PROVIDED DATA:
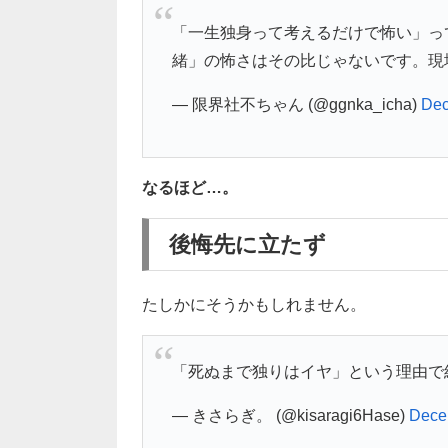
「一生独身って考えるだけで怖い」っ
緒」の怖さはその比じゃないです。現
— 限界社不ちゃん (@ggnka_icha)
Dec
なるほど…。
後悔先に立たず
たしかにそうかもしれません。
「死ぬまで独りはイヤ」という理由で
— きさらぎ。 (@kisaragi6Hase)
Dece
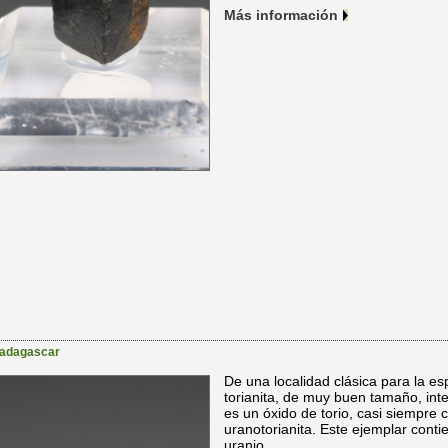
Más información
adagascar
De una localidad clásica para la esp
torianita, de muy buen tamaño, inten
es un óxido de torio, casi siempre 
uranotorianita. Este ejemplar cont
uranio.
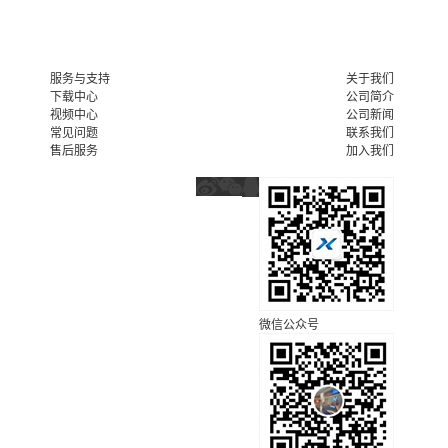
服务与支持
关于我们
下载中心
公司简介
视频中心
公司新闻
常见问题
联系我们
售后服务
加入我们
微信公众号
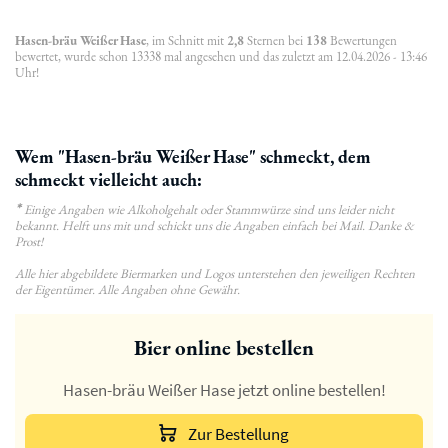
Hasen-bräu Weißer Hase
, im Schnitt mit
2,8
Sternen bei
138
Bewertungen
bewertet, wurde schon 13338 mal angesehen und das zuletzt am 12.04.2026 - 13:46
Uhr!
Wem "Hasen-bräu Weißer Hase" schmeckt, dem
schmeckt vielleicht auch:
*
Einige Angaben wie Alkoholgehalt oder Stammwürze sind uns leider nicht
bekannt. Helft uns mit und schickt uns die Angaben einfach bei Mail. Danke &
Prost!
Alle hier abgebildete Biermarken und Logos unterstehen den jeweiligen Rechten
der Eigentümer. Alle Angaben ohne Gewähr.
Bier online bestellen
Hasen-bräu Weißer Hase jetzt online bestellen!
Zur Bestellung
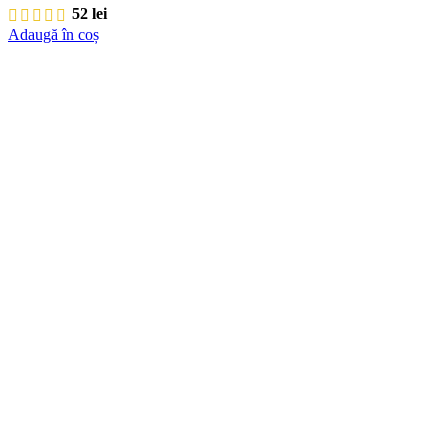
52
lei
Adaugă în coș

REQUEST:
Output each record verbatim, but skip anything that is a picture.

YOUR RESPONSE:
「一生独身って考えるだけで怖い」っ
緒」の怖さはその比じゃないです。現
— 限界社不ちゃん (@ggnka_icha)
Dec
なるほど…。
後悔先に立たず
たしかにそうかもしれません。
「死ぬまで独りはイヤ」という理由で
— きさらぎ。 (@kisaragi6Hase)
Dece
Más información
adagascar
De una localidad clásica para la esp
torianita, de muy buen tamaño, inten
es un óxido de torio, casi siempre 
uranotorianita. Este ejemplar cont
uranio.
服务与支持
关于我们
下载中心
公司简介
视频中心
公司新闻
常见问题
联系我们
售后服务
加入我们
微信公众号
Hasen-bräu Weißer Hase
, im Schnitt mit
2,8
Sternen bei
138
Bewertungen
bewertet, wurde schon 13338 mal angesehen und das zuletzt am 12.04.2026 - 13:46
Uhr!
Wem "Hasen-bräu Weißer Hase" schmeckt, dem
schmeckt vielleicht auch:
*
Einige Angaben wie Alkoholgehalt oder Stammwürze sind uns leider nicht
bekannt. Helft uns mit und schickt uns die Angaben einfach bei Mail. Danke &
Prost!
Alle hier abgebildete Biermarken und Logos unterstehen den jeweiligen Rechten
der Eigentümer. Alle Angaben ohne Gewähr.
Bier online bestellen
Hasen-bräu Weißer Hase jetzt online bestellen!
Zur Bestellung
52
lei
Adaugă în coș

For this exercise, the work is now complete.